Daar is geen woord Spaans bij, althans voor Nederland, de Grondwet is niet geschreven voor Haïti. Kortgezegd: ‘bevorderen’ en ‘zorg dragen voor’ is niet afschaffen, intrekken of terugschroeven. Die grens is soms scherper te trekken dan die bij de legitimiteit van beperkingen van klassieke grondrechten. Wel zou het nog meer helpen als de wetgever daadwerkelijk en kenbaar invulling geeft aan zijn grondwettelijke opdracht om sociale grondrechten te realiseren. Dat kan zij bijvoorbeeld doen door in toelichtingen bij relevante wetsvoorstellen de sociale grondrechten ten minste te benoemen. Dat gebeurt echter amper (zie: P.B.C.D.F. van Sasse van IJsselt, ‘De rechtsplicht tot de realisering van sociale grondrechten; wetgever, ubi est?’, RegelMaat 2016 (31) 4, p. 281-294; nadien is er wel iets meer aandacht voor gekomen, maar niet kenbaar voortvloeiend uit een bewuste koerswijziging). Daarnaast kan de wetgever in wetsteksten of toelichtingen (streef)percentages of -cijfers opnemen voor de realisering van die rechten, bijvoorbeeld dat binnen X-jaar het aantal mensen dat onder de armoedegrens leeft met percentage Y wordt verminderd of dat binnen X-jaar het aantal woningen met aantal Y toeneemt. Zulke cijfers geven de rechter nadere houvast voor toetsing bij de vaststelling of er sprake is van zorg of bevordering of niet, zodat ook binnen de uiterste grenzen de overheid aan haar afspraken kan worden gehouden. Hoe dan ook bevat elk sociaal grondrecht elementen die eerder zijn aan te merken als ruime beleidsplichten en andere als geschikt voor rechterlijke toetsing.

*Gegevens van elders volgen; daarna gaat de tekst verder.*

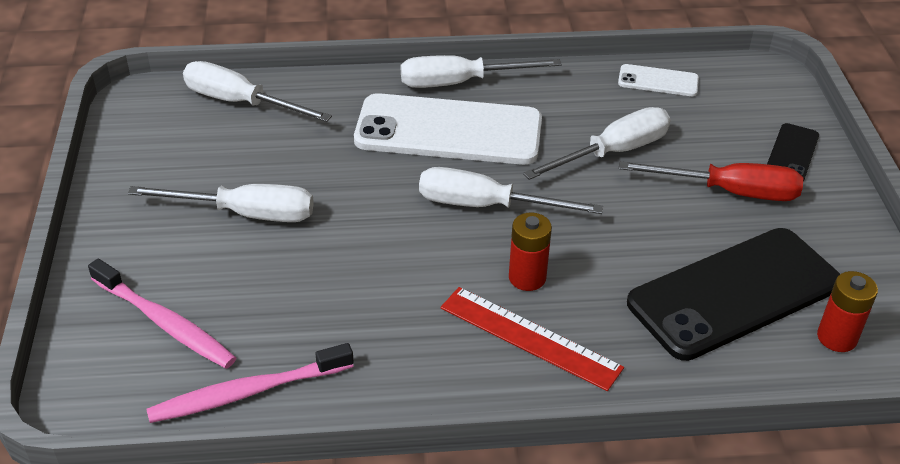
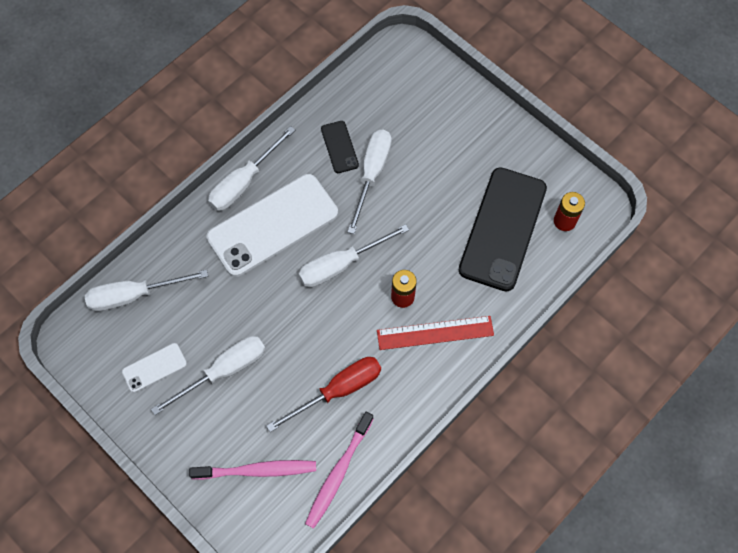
camera: 40 degrees left, 25 degrees up
(658, 81) = (350, 98): white phone -> white phone (154, 367)
(730, 192) = (450, 159): red screwdriver -> red screwdriver (338, 390)
(792, 153) = (459, 105): black phone -> black phone (339, 147)

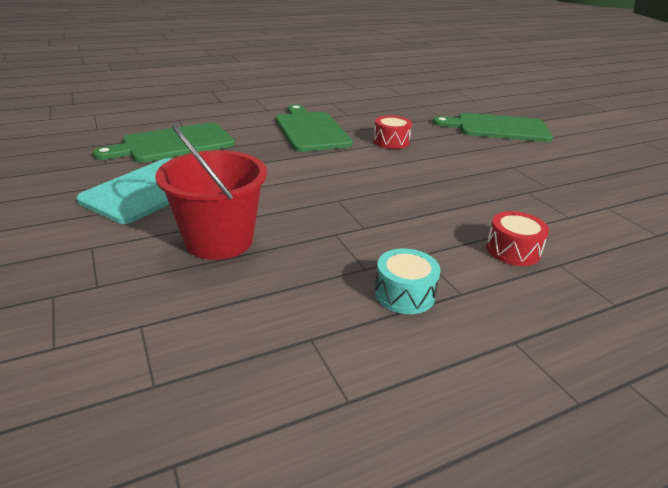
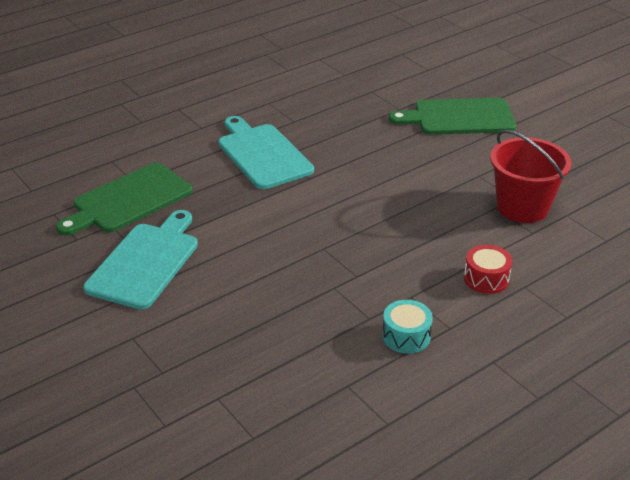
camera: 10 degrees left, 5 degrees up
(219, 240) = (237, 312): red bucket -> red bucket (522, 207)
(310, 130) = (262, 154): green cutting board -> turquoise cutting board
(391, 141) = (352, 158): red drum -> none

Voor sommigen lijkt de ontwikkeling van de afgelopen vijftig jaar in het denken over sociale grondrechten voorbij te zijn gegaan. Zo merkt Kamerlid Van Waveren (NSC) tijdens genoemd notaoverleg op: “Ik denk dat we er in algemene zin bij gebaat zouden zijn om eerst met elkaar een uitgebreide discussie te voeren over de vraag wat we nou bedoelen met die sociale grondrechten en hoe we die willen operationaliseren en concretiseren, voordat we die in een toetsbare formulering gieten, of misschien bijpassende wetgeving of grondwetgeving gaan regelen.” Dat stemt weinig hoopvol. Het is daarom begrijpelijk als de regering parallel aan het voorstel tot wijziging van artikel 120 Grondwet een voorstel voor opheffing van het toetsingsverbod ten aanzien van sociale grondrechten uit zou werken en in procedure zou brengen, precies zoals D66-Kamerlid Joost Sneller heeft voorgesteld in zijn motie ingediend tijdens het Notaoverleg. Maar, reality check: motie verworpen. Dat laat de regering onverlet om alsnog rekening te houden met de sociale grondrechten of de Kamer later een amendement daarover in te dienen, maar de kaarten lijken inmiddels wel geschud.